On le sait, on le sent : Partir est un film sur l’émancipation et c’est aussi un film de femmes (Catherine Corsini s’est accompagnée d’Agnès Godard à la photographie). Ce féminisme est incarné à l’écran par le personnage de Suzanne, quadragénaire entière, déterminée, honnête, et joyeuse (comme l’illustre cette séquence où une guêpe rentre dans son chemisier). Où est la faille ? Nulle part. Suzanne est si complète… qu’elle en est lisse. Pourtant elle est l’élément moteur du film puisqu’elle est présente dans toutes les scènes. C’est son itinéraire qui construit Partir, dans le sens où la narration décrit le processus logique de son émancipation. Ni plus, ni moins : le rythme est lent puisque embarrassé de détails pas forcément essentiels. Ainsi, c’est l’action et la représentation des émotions (et non leur incarnation) qui importent, au détriment de la saveur intérieure des prises de conscience des personnages. Catherine Corsini ne craint pas les scènes faites d’un seul plan privé d’action, auquel le spectateur devra dégager sans mal son sens premier et unique. Exemple : Suzanne et Samuel sont dans le lit conjugal, elle lit, tandis que lui pianote sur son portable. Conclusion : on ne fait pas l’amour chez les Vidal. Alors qu’il cherchait l’ardeur de la passion, le film souffre d’une froideur d’exécution.

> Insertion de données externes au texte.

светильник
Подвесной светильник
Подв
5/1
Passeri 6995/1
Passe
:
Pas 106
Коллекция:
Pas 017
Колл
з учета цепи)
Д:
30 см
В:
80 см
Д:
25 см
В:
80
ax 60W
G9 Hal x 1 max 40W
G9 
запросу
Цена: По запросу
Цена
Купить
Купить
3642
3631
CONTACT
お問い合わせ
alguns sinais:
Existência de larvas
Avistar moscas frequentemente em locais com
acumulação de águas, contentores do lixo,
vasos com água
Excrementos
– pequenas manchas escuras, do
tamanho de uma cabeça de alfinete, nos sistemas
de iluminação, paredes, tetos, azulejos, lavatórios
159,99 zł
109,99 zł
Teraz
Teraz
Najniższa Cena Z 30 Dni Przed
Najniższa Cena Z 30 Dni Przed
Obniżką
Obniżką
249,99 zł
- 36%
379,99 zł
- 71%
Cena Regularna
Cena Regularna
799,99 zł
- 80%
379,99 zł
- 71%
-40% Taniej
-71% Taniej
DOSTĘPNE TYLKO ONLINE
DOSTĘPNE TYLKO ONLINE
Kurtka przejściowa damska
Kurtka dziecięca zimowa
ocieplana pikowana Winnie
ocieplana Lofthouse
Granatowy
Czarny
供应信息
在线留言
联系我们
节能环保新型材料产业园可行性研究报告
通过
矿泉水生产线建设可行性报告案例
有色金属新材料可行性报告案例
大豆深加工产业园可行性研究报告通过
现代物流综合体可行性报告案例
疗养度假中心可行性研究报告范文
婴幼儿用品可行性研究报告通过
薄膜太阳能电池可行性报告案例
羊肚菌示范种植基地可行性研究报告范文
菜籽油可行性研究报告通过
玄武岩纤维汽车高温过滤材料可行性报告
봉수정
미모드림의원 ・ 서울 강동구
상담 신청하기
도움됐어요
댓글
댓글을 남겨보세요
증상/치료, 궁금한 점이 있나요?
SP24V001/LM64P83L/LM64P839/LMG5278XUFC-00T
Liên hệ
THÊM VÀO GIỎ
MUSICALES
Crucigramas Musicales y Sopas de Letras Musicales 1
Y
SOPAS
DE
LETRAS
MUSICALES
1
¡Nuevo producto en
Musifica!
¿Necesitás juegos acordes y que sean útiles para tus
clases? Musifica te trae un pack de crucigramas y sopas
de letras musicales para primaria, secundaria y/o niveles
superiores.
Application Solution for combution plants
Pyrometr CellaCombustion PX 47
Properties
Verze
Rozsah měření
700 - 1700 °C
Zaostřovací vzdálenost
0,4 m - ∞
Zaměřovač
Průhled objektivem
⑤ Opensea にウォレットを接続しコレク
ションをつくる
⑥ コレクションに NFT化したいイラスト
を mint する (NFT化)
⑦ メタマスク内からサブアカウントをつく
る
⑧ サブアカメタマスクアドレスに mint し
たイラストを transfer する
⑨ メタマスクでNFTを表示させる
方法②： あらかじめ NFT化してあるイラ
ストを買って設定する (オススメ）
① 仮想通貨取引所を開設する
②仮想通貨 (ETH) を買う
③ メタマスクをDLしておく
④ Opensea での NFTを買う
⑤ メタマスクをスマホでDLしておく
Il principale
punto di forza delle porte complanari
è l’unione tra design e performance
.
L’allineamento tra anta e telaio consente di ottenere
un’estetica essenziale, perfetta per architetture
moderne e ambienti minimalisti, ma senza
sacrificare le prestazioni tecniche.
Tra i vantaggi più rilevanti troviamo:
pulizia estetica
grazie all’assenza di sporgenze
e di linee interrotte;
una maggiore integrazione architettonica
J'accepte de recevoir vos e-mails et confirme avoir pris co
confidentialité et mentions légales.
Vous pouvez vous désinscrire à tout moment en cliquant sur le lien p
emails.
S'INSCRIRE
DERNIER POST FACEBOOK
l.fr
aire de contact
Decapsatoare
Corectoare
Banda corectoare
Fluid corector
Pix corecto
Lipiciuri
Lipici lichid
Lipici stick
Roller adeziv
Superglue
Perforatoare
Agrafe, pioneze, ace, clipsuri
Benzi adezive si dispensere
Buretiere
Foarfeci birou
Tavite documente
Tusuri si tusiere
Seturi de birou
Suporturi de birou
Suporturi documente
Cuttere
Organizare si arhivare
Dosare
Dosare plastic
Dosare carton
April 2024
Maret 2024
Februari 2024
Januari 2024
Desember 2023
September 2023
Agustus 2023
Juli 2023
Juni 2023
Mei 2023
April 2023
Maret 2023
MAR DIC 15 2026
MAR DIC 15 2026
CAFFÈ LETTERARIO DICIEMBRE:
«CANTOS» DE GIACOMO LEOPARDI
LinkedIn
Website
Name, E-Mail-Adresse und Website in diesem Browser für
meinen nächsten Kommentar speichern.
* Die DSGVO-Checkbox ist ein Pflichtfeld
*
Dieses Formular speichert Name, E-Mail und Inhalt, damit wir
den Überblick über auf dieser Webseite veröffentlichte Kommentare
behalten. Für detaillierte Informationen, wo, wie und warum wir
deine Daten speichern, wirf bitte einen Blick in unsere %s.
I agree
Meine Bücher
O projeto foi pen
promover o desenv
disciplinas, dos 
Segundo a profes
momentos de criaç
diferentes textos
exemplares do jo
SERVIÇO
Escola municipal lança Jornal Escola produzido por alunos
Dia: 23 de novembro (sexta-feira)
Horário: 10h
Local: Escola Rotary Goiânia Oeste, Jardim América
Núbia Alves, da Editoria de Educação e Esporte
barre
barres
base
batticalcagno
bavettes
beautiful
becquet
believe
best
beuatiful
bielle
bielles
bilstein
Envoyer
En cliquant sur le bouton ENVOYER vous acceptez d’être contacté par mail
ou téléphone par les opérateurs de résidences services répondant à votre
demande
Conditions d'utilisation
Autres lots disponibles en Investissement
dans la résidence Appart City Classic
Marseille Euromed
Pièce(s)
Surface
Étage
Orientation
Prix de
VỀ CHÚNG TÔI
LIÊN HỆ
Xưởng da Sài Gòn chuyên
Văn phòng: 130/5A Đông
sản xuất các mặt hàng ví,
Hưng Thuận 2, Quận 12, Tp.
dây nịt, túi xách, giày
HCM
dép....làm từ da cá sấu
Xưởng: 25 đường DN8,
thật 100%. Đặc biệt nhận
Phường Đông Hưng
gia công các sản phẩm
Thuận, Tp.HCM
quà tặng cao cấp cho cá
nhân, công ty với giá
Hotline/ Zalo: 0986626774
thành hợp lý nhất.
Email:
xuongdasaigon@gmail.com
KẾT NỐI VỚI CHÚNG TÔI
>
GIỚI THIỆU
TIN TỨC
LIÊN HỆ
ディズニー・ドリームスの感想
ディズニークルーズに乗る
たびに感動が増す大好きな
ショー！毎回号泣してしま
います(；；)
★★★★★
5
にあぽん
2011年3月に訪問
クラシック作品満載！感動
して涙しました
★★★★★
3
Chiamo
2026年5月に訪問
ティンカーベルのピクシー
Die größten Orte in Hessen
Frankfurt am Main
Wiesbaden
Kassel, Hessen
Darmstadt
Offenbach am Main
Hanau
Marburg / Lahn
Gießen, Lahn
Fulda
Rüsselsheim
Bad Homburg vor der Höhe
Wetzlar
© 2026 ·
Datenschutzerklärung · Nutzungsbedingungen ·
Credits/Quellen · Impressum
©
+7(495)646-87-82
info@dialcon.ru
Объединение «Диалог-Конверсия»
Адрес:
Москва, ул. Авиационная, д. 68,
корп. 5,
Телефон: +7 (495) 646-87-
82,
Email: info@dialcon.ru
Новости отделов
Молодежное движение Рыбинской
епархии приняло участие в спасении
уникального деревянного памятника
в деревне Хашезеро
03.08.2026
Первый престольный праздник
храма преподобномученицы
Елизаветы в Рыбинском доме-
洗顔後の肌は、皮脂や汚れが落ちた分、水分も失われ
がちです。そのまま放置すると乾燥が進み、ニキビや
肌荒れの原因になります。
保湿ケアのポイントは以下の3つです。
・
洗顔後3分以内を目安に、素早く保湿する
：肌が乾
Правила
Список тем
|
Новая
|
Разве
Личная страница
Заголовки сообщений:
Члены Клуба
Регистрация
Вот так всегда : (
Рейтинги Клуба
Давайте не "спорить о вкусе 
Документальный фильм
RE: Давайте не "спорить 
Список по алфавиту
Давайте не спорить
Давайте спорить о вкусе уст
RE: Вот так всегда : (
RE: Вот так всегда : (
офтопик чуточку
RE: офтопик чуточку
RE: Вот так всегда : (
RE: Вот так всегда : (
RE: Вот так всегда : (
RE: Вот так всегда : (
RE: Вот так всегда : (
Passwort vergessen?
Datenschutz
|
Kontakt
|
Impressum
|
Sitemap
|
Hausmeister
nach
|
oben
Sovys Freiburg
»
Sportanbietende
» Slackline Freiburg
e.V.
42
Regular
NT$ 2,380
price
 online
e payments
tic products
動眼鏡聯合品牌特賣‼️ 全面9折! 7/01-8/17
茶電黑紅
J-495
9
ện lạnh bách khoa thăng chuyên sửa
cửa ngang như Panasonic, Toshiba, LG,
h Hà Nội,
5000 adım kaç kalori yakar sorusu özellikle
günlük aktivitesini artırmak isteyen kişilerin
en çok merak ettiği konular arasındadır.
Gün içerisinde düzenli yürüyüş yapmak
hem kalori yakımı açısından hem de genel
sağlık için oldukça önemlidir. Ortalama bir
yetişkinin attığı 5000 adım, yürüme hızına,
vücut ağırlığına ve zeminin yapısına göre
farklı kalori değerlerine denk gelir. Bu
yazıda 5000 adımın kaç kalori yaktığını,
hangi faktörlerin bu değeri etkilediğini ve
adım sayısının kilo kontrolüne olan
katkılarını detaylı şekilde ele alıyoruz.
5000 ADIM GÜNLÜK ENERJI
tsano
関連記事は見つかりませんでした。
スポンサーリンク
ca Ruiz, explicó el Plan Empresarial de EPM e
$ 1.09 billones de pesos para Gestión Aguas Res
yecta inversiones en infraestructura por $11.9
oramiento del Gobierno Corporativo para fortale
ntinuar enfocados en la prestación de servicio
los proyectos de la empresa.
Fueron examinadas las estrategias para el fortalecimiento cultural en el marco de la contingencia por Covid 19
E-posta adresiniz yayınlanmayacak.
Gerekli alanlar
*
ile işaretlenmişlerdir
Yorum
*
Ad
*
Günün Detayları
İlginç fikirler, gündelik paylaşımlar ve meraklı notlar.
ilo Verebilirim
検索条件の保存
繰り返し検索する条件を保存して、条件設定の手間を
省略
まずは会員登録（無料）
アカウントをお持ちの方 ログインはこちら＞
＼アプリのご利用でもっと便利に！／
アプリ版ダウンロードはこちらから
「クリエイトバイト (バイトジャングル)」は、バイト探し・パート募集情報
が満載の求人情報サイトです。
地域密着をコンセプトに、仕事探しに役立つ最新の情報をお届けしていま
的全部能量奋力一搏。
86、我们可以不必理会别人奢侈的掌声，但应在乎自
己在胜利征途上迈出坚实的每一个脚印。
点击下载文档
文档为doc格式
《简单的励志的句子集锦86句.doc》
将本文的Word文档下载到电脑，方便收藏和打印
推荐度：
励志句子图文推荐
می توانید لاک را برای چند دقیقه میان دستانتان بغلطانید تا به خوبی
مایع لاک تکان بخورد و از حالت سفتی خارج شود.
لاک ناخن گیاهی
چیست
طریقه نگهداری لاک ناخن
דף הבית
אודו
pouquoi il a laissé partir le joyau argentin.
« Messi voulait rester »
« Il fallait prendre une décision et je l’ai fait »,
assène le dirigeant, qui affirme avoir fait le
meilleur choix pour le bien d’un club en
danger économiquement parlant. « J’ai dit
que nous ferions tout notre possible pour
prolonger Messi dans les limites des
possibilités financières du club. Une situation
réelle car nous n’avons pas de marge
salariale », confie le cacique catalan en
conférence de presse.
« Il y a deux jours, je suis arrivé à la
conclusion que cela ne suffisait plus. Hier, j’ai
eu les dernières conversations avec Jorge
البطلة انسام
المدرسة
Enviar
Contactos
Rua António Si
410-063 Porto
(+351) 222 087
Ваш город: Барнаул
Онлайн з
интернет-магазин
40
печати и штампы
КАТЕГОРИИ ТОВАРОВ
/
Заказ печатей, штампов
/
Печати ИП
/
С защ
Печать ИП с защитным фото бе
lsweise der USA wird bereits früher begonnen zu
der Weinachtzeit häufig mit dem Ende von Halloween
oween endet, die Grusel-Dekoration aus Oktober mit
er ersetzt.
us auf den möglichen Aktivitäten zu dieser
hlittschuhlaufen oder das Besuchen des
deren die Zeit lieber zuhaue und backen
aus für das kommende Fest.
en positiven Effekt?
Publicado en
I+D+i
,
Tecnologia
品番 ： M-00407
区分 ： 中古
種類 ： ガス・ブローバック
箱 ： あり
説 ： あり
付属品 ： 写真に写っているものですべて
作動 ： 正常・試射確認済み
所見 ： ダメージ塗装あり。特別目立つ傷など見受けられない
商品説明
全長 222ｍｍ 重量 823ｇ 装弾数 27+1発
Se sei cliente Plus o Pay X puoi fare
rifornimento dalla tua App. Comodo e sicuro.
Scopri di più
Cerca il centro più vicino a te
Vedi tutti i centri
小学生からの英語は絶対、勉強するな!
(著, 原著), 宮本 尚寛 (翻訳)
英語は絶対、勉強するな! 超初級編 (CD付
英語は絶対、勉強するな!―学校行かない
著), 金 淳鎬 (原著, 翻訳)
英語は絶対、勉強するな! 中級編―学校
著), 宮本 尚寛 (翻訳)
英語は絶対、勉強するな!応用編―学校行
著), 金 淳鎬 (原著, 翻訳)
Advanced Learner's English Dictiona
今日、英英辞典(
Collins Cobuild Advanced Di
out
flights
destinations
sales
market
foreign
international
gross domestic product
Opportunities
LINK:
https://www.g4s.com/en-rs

Toutefois, reconnaissons à Partir ses petites perles. À l’écriture, ce sera au cours d’une situation périlleuse dans une station essence. En termes de mise en scène, ce sera lors de la scène fondamentale du premier baiser. Le parti pris est original, et cette fois l’intention atteint son but : ce cadre large laisse toute liberté à l’action, et comme l’amour donne des ailes, l’instant est simplement beau. Mais l’intérêt principal de Partir réside dans ce qu’inconsciemment il donne à voir et comprendre des rapports amoureux et du travail. Au-delà de l’histoire d’amour entre la bourgeoise et le prolo et de ses conséquences matérielles, le travail sonne le glas de l’amour physique. Dès lors que Suzanne et Ivan payent leur amour à la sueur de leur front en récoltant des melons, plus aucune scène charnelle ne vient rendre compte de leurs ébats. Impossible de faire l’amour en travaillant, et si le début de leur histoire se caractérisait par une alchimie sexuelle, le travail plane comme une menace. Sans fêlures, sans brèches, et si purs dans leur passion, l’amour ne saurait être mis en péril par la condition matérielle des amants ; c’est ainsi que tranche le film… le triomphe est bien mièvre.